What to do =
1 - List the four chemical species in the balanced reaction given in the equilibrium problem.
2 - Please rewrite the records as a numbered list, from the start of the records through the line containing "の高校野球栃木県大会決勝で繰り", inclusive, with blank lines left out. Leave the pictures out of your answer.

Exercise passage =
Question

1 mole of NO2 and 2 moles ofCO are enclosed in 1 litre vessels to attain the following equlibrium NO2+CO=NO+CO2 it was estimated that the equilibrium 25%of initial amount of CO is consumed the equlibrium constant

Answer 1

Answer:

Please refer to the picture attached!

(Note: 25% of CO (2 mol.) = 0.5 mol)

Answer 2

Answer: The equilibrium constant is 0.33

Explanation:

Initial moles of  $NO_2$ = 1 mole

Volume of container = 1 L

Initial concentration of $NO_2=\frac{moles}{volume}=\frac{1mole}{1L}=1M$  

Initial moles of  $CO$ = 2 mole

Volume of container = 1 L

Initial concentration of $CO=\frac{moles}{volume}=\frac{2mole}{1L}=2M$  

equilibrium concentration of $CO=2M-\frac{25}{100}\times 2=1.5$

The given balanced equilibrium reaction is,

         $NO_2(g)+CO(g)\rightleftharpoons NO(g)+CO_2(g)$

Initial conc.        1M     2M                    0          0

At eqm. conc.    (1-x) M   (2-x) M         (x) M       (x)M

The expression for equilibrium constant for this reaction will be,

$K_c=\frac{[NO][CO_2]}{[NO_2][CO]}$

$K_c=\frac{x\times x}{(2-x)(1-x)}$

We are given :

(2- x) = 1.5

x= 0.5

Now put all the given values in this expression, we get :

$K_c=\frac{(0.5)(0.5)}{(1-0.5)(2-0.5)}$

$K_c=0.33$

Thus the value of the equilibrium constant is 0.33

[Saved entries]

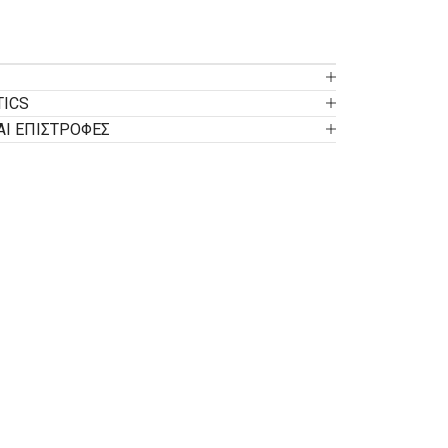
TICS
ΑΙ ΕΠΙΣΤΡΟΦΕΣ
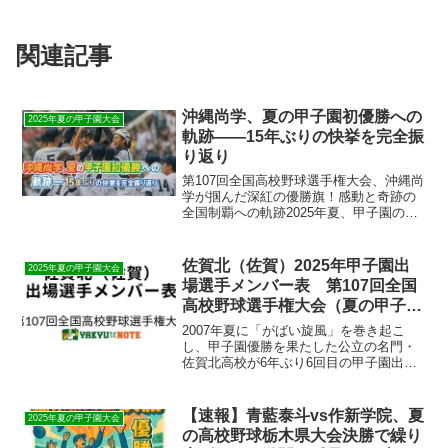
関連記事
沖縄尚学、夏の甲子園初優勝への
2025年夏の甲子園大会
軌跡――15年ぶりの快挙を完全振
り返り
第107回全国高校野球選手権大会、沖縄尚
学が掴んだ深紅の優勝旗！感動と奇跡の
全国制覇への軌跡2025年夏、甲子園の歴
史に新たな1ページが刻まれました。第
107回全国高校野球選手権大会で、沖縄尚
学高校が並み居る強豪を打ち破り、見事
佐賀北（佐賀）2025年甲子園出
2025年夏の甲子園大会
全国の頂点に...
場選手メンバー表 第107回全国
高校野球選手権大会（夏の甲子
園）
2007年夏に「がばい旋風」を巻き起こ
し、甲子園優勝を果たした公立の名門・
佐賀北高校が6年ぶり6回目の甲子園出場
を決めました。本村祥次監督も2012年に
選手として甲子園を経験した母校愛溢れ
る指導者で、「全員野球」を軸にした堅
【速報】青藍泰斗vs作新学院、夏
2025年夏の甲子園大会
実な野球で県大会...
の高校野球栃木県大会決勝で繰り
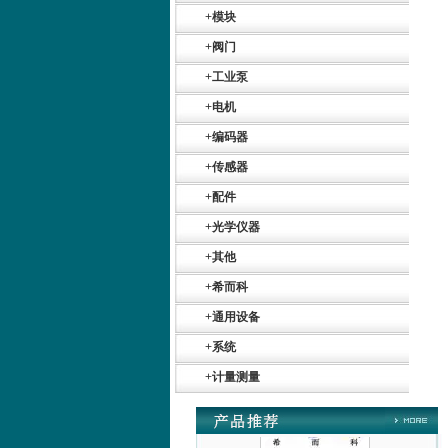
+
模块
+
阀门
+
工业泵
+
电机
+
编码器
Belimo SF24A-
SR+KH-AFB AF24-
+
传感器
MFT
+
配件
+
光学仪器
+
其他
+
希而科
德国HBM
+
通用设备
+
系统
+
计量测量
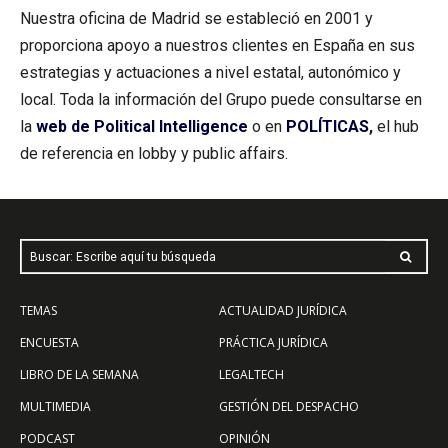
Nuestra oficina de Madrid se estableció en 2001 y
proporciona apoyo a nuestros clientes en España en sus
estrategias y actuaciones a nivel estatal, autonómico y
local. Toda la información del Grupo puede consultarse en
la
web de Political Intelligence
o en
POLÍTICAS
,
el hub
de referencia en lobby y public affairs.
Buscar: Escribe aquí tu búsqueda
TEMAS
ACTUALIDAD JURÍDICA
ENCUESTA
PRÁCTICA JURÍDICA
LIBRO DE LA SEMANA
LEGALTECH
MULTIMEDIA
GESTIÓN DEL DESPACHO
PODCAST
OPINIÓN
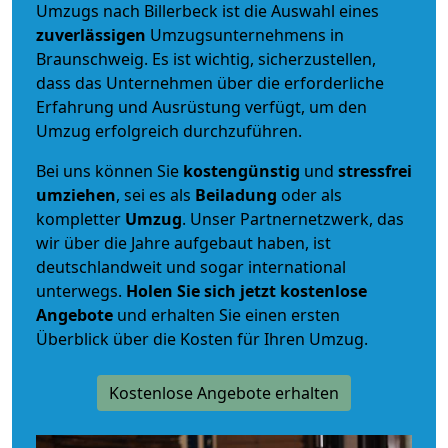
Umzugs nach Billerbeck ist die Auswahl eines
zuverlässigen
Umzugsunternehmens in
Braunschweig. Es ist wichtig, sicherzustellen,
dass das Unternehmen über die erforderliche
Erfahrung und Ausrüstung verfügt, um den
Umzug erfolgreich durchzuführen.
Bei uns können Sie
kostengünstig
und
stressfrei
umziehen
, sei es als
Beiladung
oder als
kompletter
Umzug
. Unser Partnernetzwerk, das
wir über die Jahre aufgebaut haben, ist
deutschlandweit und sogar international
unterwegs.
Holen Sie sich jetzt kostenlose
Angebote
und erhalten Sie einen ersten
Überblick über die Kosten für Ihren Umzug.
Kostenlose Angebote erhalten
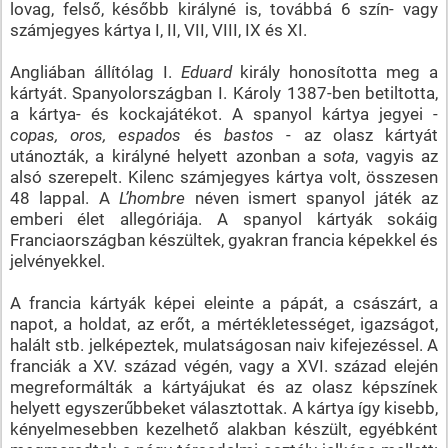
lovag, felső, később királyné is, továbbá 6 szín- vagy
számjegyes kártya I, II, VII, VIII, IX és XI.
Angliában állítólag I.
Eduard
király honosította meg a
kártyát. Spanyolországban I. Károly 1387-ben betiltotta,
a kártya- és kockajátékot. A spanyol kártya jegyei -
copas, oros, espados
és
bastos
- az olasz kártyát
utánozták, a királyné helyett azonban a s
ota
, vagyis az
alsó szerepelt. Kilenc számjegyes kártya volt, összesen
48 lappal. A
L’hombre
néven ismert spanyol játék az
emberi élet allegóriája. A spanyol kártyák sokáig
Franciaországban készültek, gyakran francia képekkel és
jelvényekkel.
A francia kártyák képei eleinte a pápát, a császárt, a
napot, a holdat, az erőt, a mértékletességet, igazságot,
halált stb. jelképeztek, mulatságosan naiv kifejezéssel. A
franciák a XV. század végén, vagy a XVI. század elején
megreformálták a kártyájukat és az olasz képszínek
helyett egyszerűbbeket választottak. A kártya így kisebb,
kényelmesebben kezelhető alakban készült, egyébként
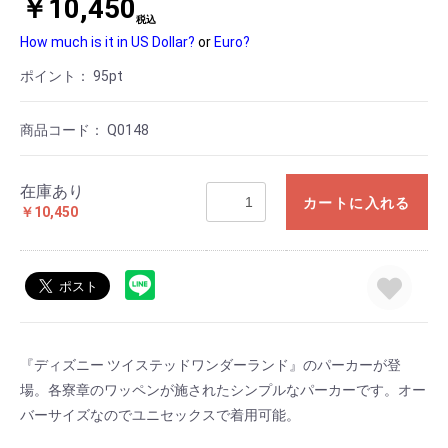
￥10,450
税込
How much is it in US Dollar?
or
Euro?
ポイント：
95
pt
商品コード：
Q0148
在庫あり
カートに入れる
￥10,450
『ディズニー ツイステッドワンダーランド』のパーカーが登
場。各寮章のワッペンが施されたシンプルなパーカーです。オー
バーサイズなのでユニセックスで着用可能。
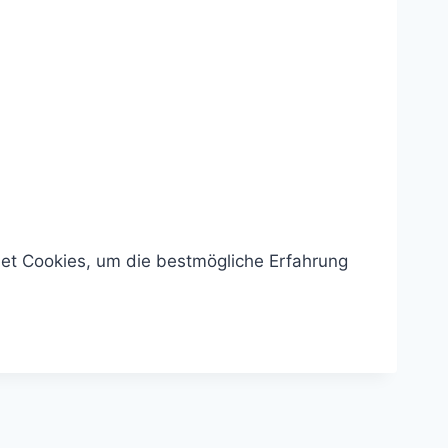
et Cookies, um die bestmögliche Erfahrung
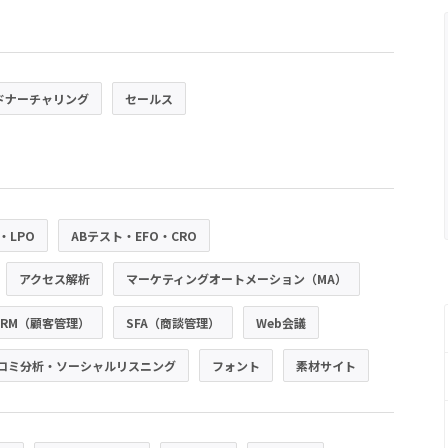
ドナーチャリング
セールス
・LPO
ABテスト・EFO・CRO
アクセス解析
マーケティングオートメーション（MA）
CRM（顧客管理）
SFA（商談管理）
Web会議
コミ分析・ソーシャルリスニング
フォント
素材サイト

Exercise responses =
1 - NO2, CO, NO, CO2

2 -
1. TICS
2. ΑΙ ΕΠΙΣΤΡΟΦΕΣ
3. 関連記事
4. 沖縄尚学、夏の甲子園初優勝への
5. 2025年夏の甲子園大会
6. 軌跡――15年ぶりの快挙を完全振
7. り返り
8. 第107回全国高校野球選手権大会、沖縄尚
9. 学が掴んだ深紅の優勝旗！感動と奇跡の
10. 全国制覇への軌跡2025年夏、甲子園の歴
11. 史に新たな1ページが刻まれました。第
12. 107回全国高校野球選手権大会で、沖縄尚
13. 学高校が並み居る強豪を打ち破り、見事
14. 佐賀北（佐賀）2025年甲子園出
15. 2025年夏の甲子園大会
16. 全国の頂点に...
17. 場選手メンバー表 第107回全国
18. 高校野球選手権大会（夏の甲子
19. 園）
20. 2007年夏に「がばい旋風」を巻き起こ
21. し、甲子園優勝を果たした公立の名門・
22. 佐賀北高校が6年ぶり6回目の甲子園出場
23. を決めました。本村祥次監督も2012年に
24. 選手として甲子園を経験した母校愛溢れ
25. る指導者で、「全員野球」を軸にした堅
26. 【速報】青藍泰斗vs作新学院、夏
27. 2025年夏の甲子園大会
28. 実な野球で県大会...
29. の高校野球栃木県大会決勝で繰り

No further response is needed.